Diet bring us to another issue. The health effects of different alcoholic drinks is very different:  the amount of carbohydrates in one pint of beer is comparable to an entire bottle of red wine.

That is one possible reason for the lack of correlation between alcohol consumption and life expectancy. Given that, what reason is there to think that reducing overall alcohol consumption will improve public health. In fact a WHO study found that the countries with the lowest level of alcohol related health problems are the wine drinking countries of south western Europe, many of which have very high levels of consumption.

In fact, it may even worsen public health. Moderate drinking improves life expectancy, so price increases that deterred moderate drinkers would lead to lower life expectancies. Heavy drinkers, especially very heavy drinkers, may be addicted, and will therefore be likely to spend more rather than reduce consumption. Abstaining entirely from alcohol carries a similar risk to heavy drinking, why are there no calls for government action to encourage teetotallers to start drinking?

The criticism of a government strategy that relies on voluntary cooperation from the industry, has two serious fallacies. They claim that “the primary requirement for these industries is to deliver shareholder value by maximising consumption”. This is wrong. Individual firms want to maximise profit, which is not the same as maximising consumption: the profit on one bottle of expensive wine is likely to be far more than on many bottles of plonk. It is even possible that a minimum sales price may may the industry more profitable by killing the lowest margin products.

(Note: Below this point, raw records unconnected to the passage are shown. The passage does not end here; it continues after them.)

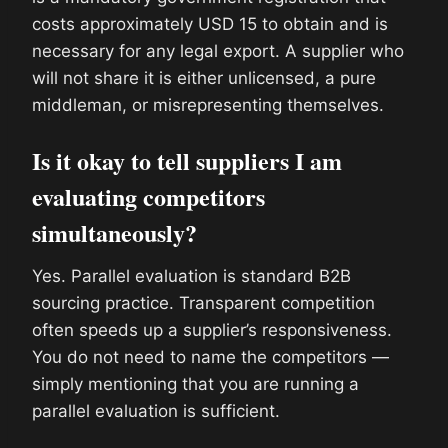
costs approximately USD 15 to obtain and is
necessary for any legal export. A supplier who
will not share it is either unlicensed, a pure
middleman, or misrepresenting themselves.
Is it okay to tell suppliers I am
evaluating competitors
simultaneously?
Yes. Parallel evaluation is standard B2B
sourcing practice. Transparent competition
often speeds up a supplier’s responsiveness.
You do not need to name the competitors —
simply mentioning that you are running a
parallel evaluation is sufficient.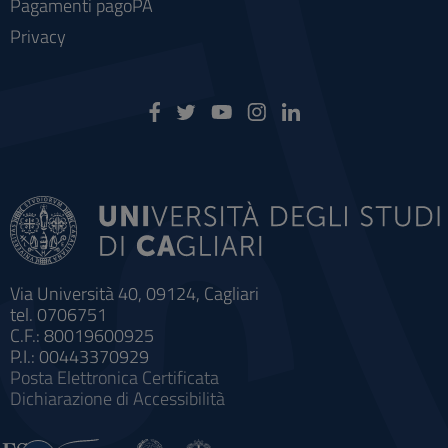
Pagamenti pagoPA
Privacy
Via Università 40, 09124, Cagliari
tel. 0706751
C.F.: 80019600925
P.I.: 00443370929
Posta Elettronica Certificata
Dichiarazione di Accessibilità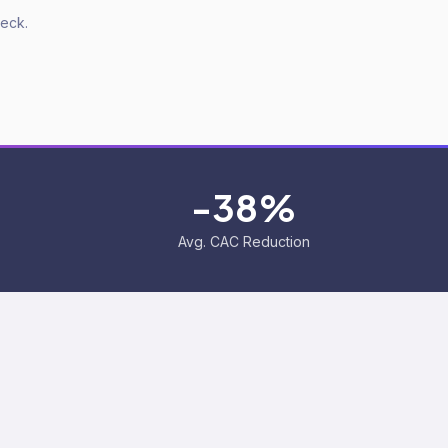
deck.
-38%
Avg. CAC Reduction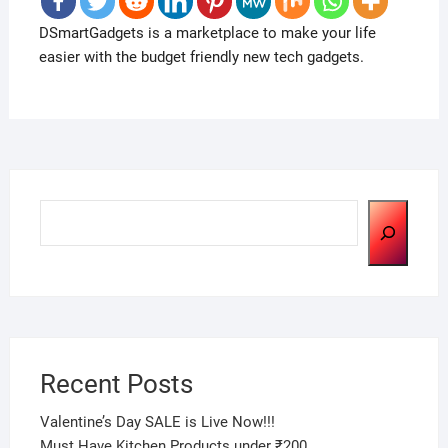
DSmartGadgets is a marketplace to make your life
easier with the budget friendly new tech gadgets.
Search
Recent Posts
Valentine’s Day SALE is Live Now!!!
Must Have Kitchen Products under ₹200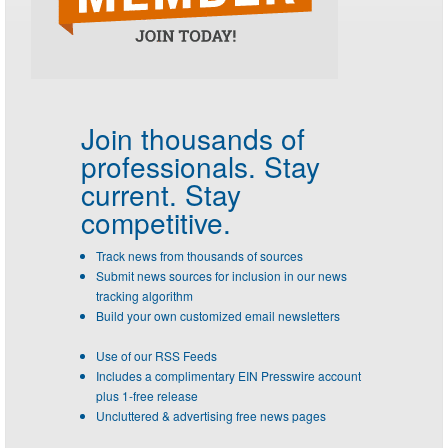
Join thousands of
professionals.
Stay
current. Stay
competitive.
Track news from thousands of sources
Submit news sources for inclusion in our news
tracking algorithm
Build your own customized email newsletters
Use of our RSS Feeds
Includes a complimentary EIN Presswire account
plus 1-free release
Uncluttered & advertising free news pages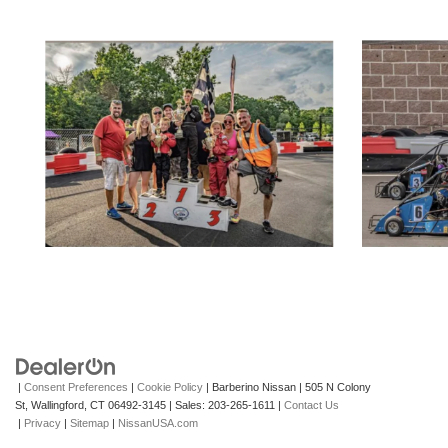
|
Consent Preferences
|
Cookie Policy
| Barberino Nissan
|
505 N Colony
St,
Wallingford,
CT
06492-3145
| Sales:
203-265-1611
|
Contact Us
|
Privacy
|
Sitemap
|
NissanUSA.com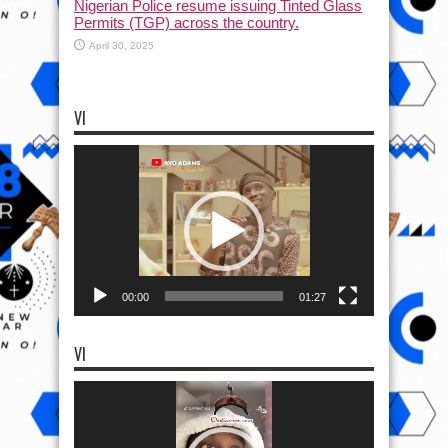
Nigerian Police resume issuing Tinted Glass
Permits (TGP) across the country.
April 30, 2025
VI
Video
Player
00:00
01:27
VI
Video
Player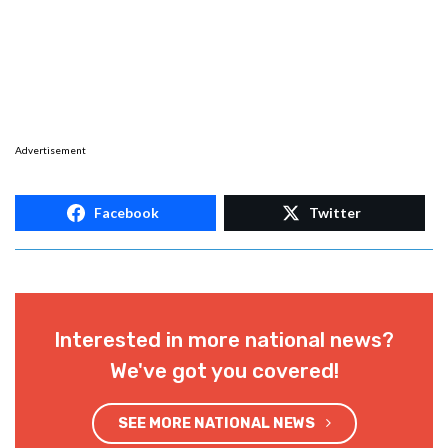
Advertisement
Facebook
Twitter
Interested in more national news?
We've got you covered!
SEE MORE NATIONAL NEWS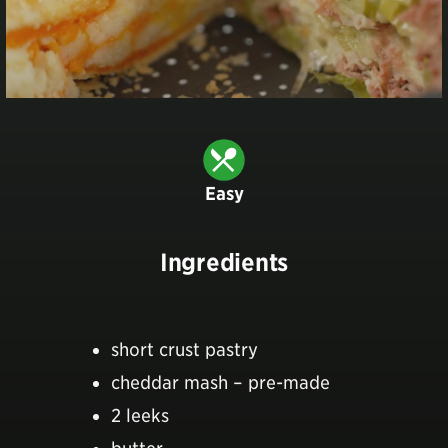
Easy
Ingredients
short crust pastry
cheddar mash – pre-made
2 leeks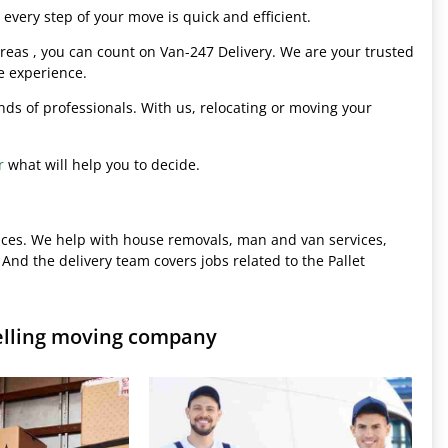
every step of your move is quick and efficient.
eas , you can count on Van-247 Delivery. We are your trusted
e experience.
hands of professionals. With us, relocating or moving your
r
what will help you to decide.
ices. We help with house removals, man and van services,
 And the delivery team covers jobs related to the Pallet
elling moving company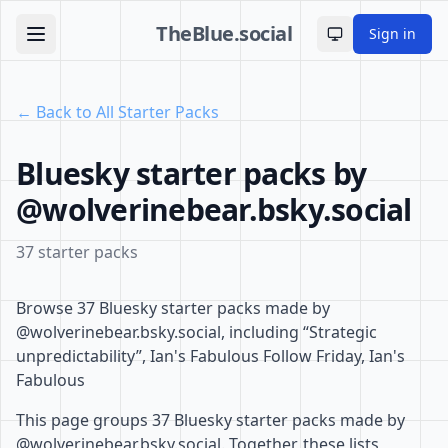
TheBlue.social
Sign in
Toggle theme
← Back to All Starter Packs
Bluesky starter packs by
@wolverinebear.bsky.social
37 starter packs
Browse 37 Bluesky starter packs made by
@wolverinebear.bsky.social, including “Strategic
unpredictability”, Ian's Fabulous Follow Friday, Ian's
Fabulous
This page groups 37 Bluesky starter packs made by
@wolverinebear.bsky.social. Together, these lists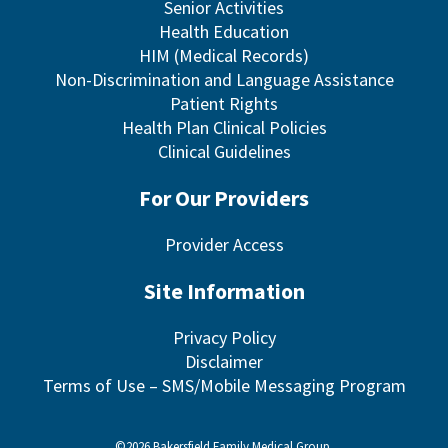
Senior Activities
Health Education
HIM (Medical Records)
Non-Discrimination and Language Assistance
Patient Rights
Health Plan Clinical Policies
Clinical Guidelines
For Our Providers
Provider Access
Site Information
Privacy Policy
Disclaimer
Terms of Use – SMS/Mobile Messaging Program
©2026 Bakersfield Family Medical Group.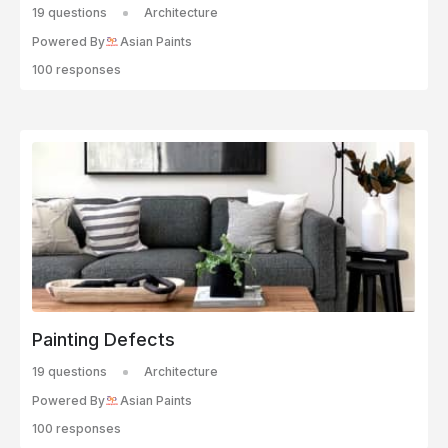
19 questions
Architecture
Powered By
Asian Paints
100 responses
Painting Defects
19 questions
Architecture
Powered By
Asian Paints
100 responses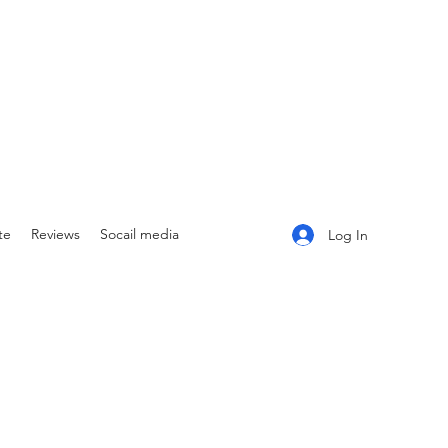
te
Reviews
Socail media
Log In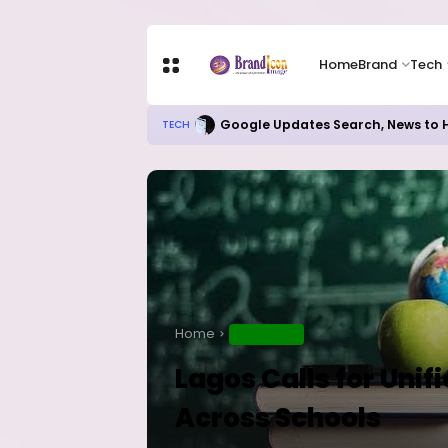
Home
Brand
Tech
Google Updates Search, News to H
TECH
Home
EDUCATION
Lagos Calls for Uni
Across Schools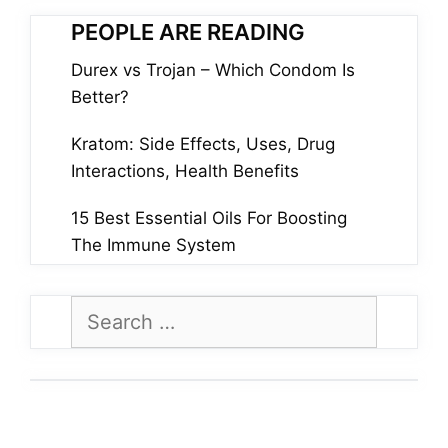
PEOPLE ARE READING
Durex vs Trojan – Which Condom Is
Better?
Kratom: Side Effects, Uses, Drug
Interactions, Health Benefits
15 Best Essential Oils For Boosting
The Immune System
Search
for: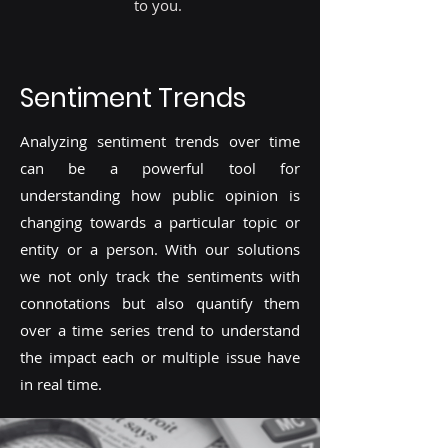
to you.
Sentiment Trends
Analyzing sentiment trends over time
can be a powerful tool for
understanding how public opinion is
changing towards a particular topic or
entity or a person. With our solutions
we not only track the sentiments with
connotations but also quantify them
over a time series trend to understand
the impact each or multiple issue have
in real time.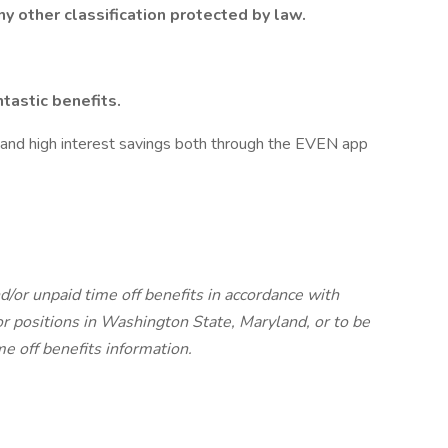
ny other classification protected by law.
tastic benefits.
 and high interest savings both through the EVEN app
d/or unpaid time off benefits in accordance with
r positions in Washington State, Maryland, or to be
me off benefits information.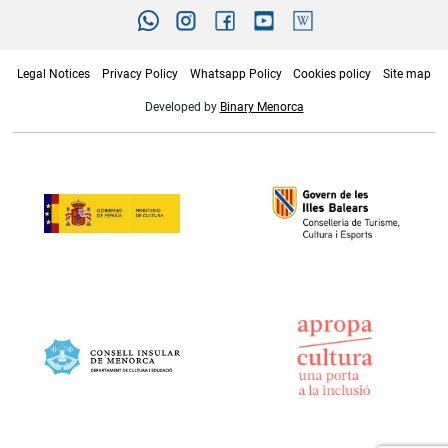
Legal Notices
Privacy Policy
Whatsapp Policy
Cookies policy
Site map
Developed by
Binary Menorca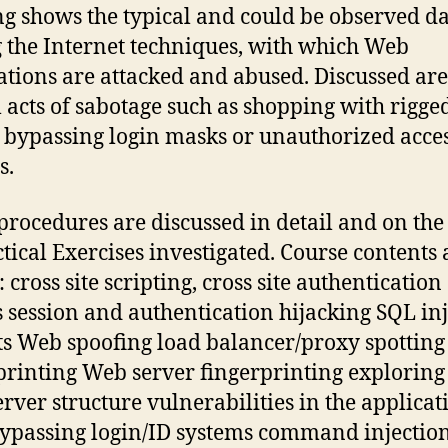
ng shows the typical and could be observed da
 the Internet techniques, with which Web
ations are attacked and abused. Discussed are
l acts of sabotage such as shopping with rigge
, bypassing login masks or unauthorized acces
s.
procedures are discussed in detail and on the
ctical Exercises investigated. Course contents 
 cross site scripting, cross site authentication
s session and authentication hijacking SQL in
ts Web spoofing load balancer/proxy spotting
printing Web server fingerprinting exploring
rver structure vulnerabilities in the applicat
bypassing login/ID systems command injectio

The other fallacy is that because a businesses aim is to make a profit, it is entirely uninfluenced by anything else. Companies are run by individuals who are just as likely to act from ethical motives as anyone else, they are subject to public pressure, and the ability of governments to coerce companies to act “voluntarily” is enormous. Consider the success the government has had in getting internet service providers to subscribe to the Internet Watch Foundation’s controversial, secretive, undemocratic, ineffective and unaccountable censorship scheme.

I have become very cynical about the reasoning behind calls for action on alcohol. It seems to reflect a fixed, and puritanical, idea that alcohol is bad, rather than an assessment of evidence and likely benefits.